Polenta is a traditional dish of Italian origin that has become popular in various regions of Latin America, especially in countries like Argentina, Chile, and Uruguay, where it is part of everyday cuisine. Although in Italy polenta is made primarily with cornmeal, in some Latin American countries it is also called "corn semolina" and is consumed in various forms, from creamy to firm. In Mexico, although polenta is not as common, there are similar foods made with corn, such as tortillas or tamales.
The typical preparation involves cooking the corn semolina in broth or water until a thick consistency is obtained. In Argentina and Uruguay, it is common to serve it accompanied by cheeses or sauces, and in Chile, it is often included in side dishes or as a main course in family meals. In all its versions, polenta is a comforting, versatile food with a flavor that can adapt to multiple combinations.
How to Prepare Polenta Triangles
Ingredients: Yellow Corn Semolina, Chicken Broth, Garlic, Feta Cheese, Red Bell Pepper, Non-Stick Cooking Spray.
Combine the semolina and 1/2 cup of broth.
Mix well and set aside.
Pour the remaining 1 cup of broth into a large, heavy saucepan.
Bring to a boil.
Add the garlic and the moistened semolina.

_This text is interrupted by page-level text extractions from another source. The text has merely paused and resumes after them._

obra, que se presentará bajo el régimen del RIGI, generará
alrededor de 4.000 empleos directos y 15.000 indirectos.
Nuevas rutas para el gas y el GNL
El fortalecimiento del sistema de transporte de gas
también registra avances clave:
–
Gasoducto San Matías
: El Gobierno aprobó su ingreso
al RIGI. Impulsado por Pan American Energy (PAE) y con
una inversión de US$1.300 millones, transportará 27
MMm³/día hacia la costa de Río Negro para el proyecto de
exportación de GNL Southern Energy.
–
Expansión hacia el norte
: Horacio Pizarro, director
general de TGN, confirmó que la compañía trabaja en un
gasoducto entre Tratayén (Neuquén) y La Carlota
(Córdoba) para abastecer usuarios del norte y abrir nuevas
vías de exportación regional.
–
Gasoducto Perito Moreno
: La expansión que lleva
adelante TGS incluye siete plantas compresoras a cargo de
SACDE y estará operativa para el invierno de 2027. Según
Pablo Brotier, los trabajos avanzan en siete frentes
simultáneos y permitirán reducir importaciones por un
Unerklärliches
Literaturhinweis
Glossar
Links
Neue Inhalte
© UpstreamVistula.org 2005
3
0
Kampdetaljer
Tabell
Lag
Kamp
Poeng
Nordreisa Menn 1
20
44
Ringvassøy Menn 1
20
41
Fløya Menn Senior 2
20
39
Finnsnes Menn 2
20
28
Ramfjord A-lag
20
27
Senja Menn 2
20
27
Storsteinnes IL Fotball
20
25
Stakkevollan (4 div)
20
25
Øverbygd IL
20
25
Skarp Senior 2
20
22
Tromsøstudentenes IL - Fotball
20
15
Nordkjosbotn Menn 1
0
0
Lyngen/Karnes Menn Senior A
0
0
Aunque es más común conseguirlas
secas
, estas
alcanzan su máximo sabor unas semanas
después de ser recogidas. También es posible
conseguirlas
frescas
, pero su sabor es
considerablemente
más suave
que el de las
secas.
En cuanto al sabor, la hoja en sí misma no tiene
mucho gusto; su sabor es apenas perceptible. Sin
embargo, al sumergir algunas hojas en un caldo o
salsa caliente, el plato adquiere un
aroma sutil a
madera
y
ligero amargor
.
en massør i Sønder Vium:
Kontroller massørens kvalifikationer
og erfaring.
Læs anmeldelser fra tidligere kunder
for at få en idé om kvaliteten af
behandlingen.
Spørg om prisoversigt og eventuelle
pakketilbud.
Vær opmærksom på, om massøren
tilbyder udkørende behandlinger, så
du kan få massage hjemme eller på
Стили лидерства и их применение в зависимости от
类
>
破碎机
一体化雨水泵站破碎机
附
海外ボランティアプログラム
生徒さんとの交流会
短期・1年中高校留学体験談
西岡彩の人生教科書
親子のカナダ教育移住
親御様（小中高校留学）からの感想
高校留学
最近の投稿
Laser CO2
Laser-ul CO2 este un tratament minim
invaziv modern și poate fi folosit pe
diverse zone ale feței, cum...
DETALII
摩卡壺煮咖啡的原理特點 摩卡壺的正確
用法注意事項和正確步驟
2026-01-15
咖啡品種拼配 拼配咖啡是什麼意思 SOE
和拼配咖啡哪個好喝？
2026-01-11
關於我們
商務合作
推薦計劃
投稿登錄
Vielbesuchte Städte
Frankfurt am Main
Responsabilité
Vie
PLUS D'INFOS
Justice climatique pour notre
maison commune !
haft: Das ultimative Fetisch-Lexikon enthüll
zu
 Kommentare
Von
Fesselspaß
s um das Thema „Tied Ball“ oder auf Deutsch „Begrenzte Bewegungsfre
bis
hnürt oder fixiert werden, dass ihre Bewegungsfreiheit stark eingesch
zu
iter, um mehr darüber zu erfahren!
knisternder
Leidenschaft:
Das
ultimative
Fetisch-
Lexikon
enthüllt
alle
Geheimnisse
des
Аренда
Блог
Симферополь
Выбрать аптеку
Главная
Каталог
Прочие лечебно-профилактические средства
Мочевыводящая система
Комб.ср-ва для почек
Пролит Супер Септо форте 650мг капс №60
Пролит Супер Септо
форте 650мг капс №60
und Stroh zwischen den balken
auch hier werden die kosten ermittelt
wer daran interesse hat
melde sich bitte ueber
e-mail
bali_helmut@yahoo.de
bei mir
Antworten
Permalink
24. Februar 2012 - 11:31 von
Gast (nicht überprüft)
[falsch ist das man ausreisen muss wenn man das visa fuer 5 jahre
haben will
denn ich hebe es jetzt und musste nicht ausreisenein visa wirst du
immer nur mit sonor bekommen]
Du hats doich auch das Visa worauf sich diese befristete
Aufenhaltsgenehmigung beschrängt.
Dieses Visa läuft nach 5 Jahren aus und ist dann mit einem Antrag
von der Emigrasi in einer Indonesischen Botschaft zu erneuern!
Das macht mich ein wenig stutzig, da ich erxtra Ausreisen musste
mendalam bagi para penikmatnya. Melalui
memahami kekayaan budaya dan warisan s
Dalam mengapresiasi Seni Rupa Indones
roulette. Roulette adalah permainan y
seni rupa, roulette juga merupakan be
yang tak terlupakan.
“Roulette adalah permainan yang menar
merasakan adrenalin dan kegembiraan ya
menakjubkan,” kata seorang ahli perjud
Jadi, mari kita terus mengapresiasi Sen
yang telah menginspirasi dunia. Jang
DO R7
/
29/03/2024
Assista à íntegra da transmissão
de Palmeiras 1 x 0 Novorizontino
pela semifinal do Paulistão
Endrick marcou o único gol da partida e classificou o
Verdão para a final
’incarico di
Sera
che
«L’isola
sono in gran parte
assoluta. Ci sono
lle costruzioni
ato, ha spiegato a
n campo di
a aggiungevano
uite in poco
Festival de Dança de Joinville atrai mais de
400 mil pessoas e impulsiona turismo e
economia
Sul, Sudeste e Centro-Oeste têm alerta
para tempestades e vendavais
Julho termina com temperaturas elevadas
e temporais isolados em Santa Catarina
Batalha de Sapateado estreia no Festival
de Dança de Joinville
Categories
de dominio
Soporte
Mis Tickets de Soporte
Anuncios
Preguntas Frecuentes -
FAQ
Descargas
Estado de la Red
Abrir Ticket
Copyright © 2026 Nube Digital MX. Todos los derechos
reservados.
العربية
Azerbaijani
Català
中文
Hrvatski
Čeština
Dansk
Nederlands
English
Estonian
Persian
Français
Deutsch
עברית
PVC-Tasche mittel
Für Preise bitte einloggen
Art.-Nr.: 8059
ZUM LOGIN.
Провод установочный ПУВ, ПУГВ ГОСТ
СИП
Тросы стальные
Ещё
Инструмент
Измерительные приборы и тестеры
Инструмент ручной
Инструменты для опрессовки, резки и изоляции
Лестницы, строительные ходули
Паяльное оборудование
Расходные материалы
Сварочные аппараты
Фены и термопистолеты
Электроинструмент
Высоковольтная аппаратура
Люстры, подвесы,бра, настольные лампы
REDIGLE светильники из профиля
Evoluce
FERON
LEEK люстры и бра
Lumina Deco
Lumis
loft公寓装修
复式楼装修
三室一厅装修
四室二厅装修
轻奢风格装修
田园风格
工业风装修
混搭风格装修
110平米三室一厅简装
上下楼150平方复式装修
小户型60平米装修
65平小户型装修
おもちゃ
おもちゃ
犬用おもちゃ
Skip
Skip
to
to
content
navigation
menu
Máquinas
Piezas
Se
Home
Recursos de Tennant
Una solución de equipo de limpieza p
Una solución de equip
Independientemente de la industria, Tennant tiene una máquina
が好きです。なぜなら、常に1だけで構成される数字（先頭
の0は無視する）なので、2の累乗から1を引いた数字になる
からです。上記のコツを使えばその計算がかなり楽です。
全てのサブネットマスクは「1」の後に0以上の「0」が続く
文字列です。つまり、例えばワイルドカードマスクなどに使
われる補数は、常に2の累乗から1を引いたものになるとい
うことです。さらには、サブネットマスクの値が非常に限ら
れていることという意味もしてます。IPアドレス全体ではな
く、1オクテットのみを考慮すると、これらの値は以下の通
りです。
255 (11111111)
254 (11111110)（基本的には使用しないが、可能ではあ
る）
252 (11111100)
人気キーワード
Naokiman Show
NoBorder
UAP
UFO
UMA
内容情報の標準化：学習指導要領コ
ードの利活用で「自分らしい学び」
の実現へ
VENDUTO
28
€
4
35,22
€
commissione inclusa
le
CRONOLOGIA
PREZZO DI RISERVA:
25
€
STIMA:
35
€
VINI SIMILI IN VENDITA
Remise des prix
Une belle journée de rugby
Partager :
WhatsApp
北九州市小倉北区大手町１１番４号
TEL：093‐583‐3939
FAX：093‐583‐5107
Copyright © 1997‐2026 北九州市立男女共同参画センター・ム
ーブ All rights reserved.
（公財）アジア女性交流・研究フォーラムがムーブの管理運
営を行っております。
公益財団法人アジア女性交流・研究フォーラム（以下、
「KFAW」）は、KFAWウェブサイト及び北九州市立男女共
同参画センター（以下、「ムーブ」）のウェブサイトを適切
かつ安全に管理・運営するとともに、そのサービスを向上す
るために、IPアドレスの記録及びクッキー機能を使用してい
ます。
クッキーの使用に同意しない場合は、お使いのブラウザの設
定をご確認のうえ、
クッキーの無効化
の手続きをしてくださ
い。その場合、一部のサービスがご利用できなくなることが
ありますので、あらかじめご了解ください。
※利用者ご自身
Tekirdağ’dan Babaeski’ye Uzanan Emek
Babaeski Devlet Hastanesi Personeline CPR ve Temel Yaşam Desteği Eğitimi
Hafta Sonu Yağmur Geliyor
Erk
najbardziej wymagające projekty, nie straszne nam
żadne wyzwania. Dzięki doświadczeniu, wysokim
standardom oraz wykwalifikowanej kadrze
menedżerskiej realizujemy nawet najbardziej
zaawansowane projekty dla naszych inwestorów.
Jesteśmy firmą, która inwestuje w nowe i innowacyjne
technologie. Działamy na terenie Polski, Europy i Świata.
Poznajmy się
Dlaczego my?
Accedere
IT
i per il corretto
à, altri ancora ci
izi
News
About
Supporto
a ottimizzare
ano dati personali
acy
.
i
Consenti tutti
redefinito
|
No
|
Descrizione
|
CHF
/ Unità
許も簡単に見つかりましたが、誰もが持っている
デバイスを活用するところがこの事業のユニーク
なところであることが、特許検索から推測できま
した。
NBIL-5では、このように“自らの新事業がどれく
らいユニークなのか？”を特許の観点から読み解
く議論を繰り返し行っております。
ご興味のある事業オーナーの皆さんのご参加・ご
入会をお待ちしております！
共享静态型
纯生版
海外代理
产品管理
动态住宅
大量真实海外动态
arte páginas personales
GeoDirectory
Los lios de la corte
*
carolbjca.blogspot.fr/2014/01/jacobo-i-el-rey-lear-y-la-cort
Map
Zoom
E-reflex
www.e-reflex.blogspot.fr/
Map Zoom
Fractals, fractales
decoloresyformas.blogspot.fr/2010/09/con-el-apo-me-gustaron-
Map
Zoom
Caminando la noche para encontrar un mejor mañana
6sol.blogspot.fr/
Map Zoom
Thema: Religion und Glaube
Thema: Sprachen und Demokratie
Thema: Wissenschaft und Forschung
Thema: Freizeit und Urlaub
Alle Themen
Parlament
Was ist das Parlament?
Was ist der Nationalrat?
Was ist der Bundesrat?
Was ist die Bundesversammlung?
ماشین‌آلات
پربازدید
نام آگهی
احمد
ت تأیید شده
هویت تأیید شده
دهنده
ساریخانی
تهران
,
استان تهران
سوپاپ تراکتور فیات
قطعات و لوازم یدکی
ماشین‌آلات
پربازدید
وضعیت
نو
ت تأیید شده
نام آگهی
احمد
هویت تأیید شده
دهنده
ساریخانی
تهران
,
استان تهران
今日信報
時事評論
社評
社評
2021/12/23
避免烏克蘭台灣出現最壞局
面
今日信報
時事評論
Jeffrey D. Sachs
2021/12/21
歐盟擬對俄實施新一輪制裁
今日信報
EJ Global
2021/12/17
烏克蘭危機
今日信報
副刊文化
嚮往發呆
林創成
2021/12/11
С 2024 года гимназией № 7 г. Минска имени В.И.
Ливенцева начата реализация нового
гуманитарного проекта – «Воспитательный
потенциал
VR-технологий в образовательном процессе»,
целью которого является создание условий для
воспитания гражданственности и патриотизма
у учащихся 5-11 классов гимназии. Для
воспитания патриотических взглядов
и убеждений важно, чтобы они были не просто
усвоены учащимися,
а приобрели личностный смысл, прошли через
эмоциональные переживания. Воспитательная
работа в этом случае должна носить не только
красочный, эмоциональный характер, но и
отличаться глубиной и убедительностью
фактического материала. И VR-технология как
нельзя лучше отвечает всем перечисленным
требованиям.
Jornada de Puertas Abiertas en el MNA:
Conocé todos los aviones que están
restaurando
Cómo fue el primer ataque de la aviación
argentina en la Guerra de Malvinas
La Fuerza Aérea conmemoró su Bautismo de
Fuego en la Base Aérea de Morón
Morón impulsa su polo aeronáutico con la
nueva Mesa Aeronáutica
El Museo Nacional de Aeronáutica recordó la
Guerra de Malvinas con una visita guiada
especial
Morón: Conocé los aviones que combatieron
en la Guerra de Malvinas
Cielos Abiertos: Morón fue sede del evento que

Mix well and bring back to a boil.
Reduce heat to low.
Cover and cook for 20 minutes.
Remove from heat.
Add the feta cheese.
Stir until the cheese is completely melted.
Add the red bell pepper.
Mix well.
Spray an 8-inch square pan with cooking spray.
Place the semolina mixture in the prepared pan.
Press the semolina evenly into the pan with a wet finger.
Refrigerate until cold.
Preheat the broiler.
Spray a baking sheet with cooking spray.
Unmold the polenta onto a cutting board and cut into 2-inch squares.
Cut each square diagonally into 2 triangles.
Place the polenta triangles on the prepared baking sheet and lightly spray the top with cooking spray.
Place under the broiler until lightly browned and crispy.
Serve hot or at room temperature.
Garnish with fresh oregano and chives if desired.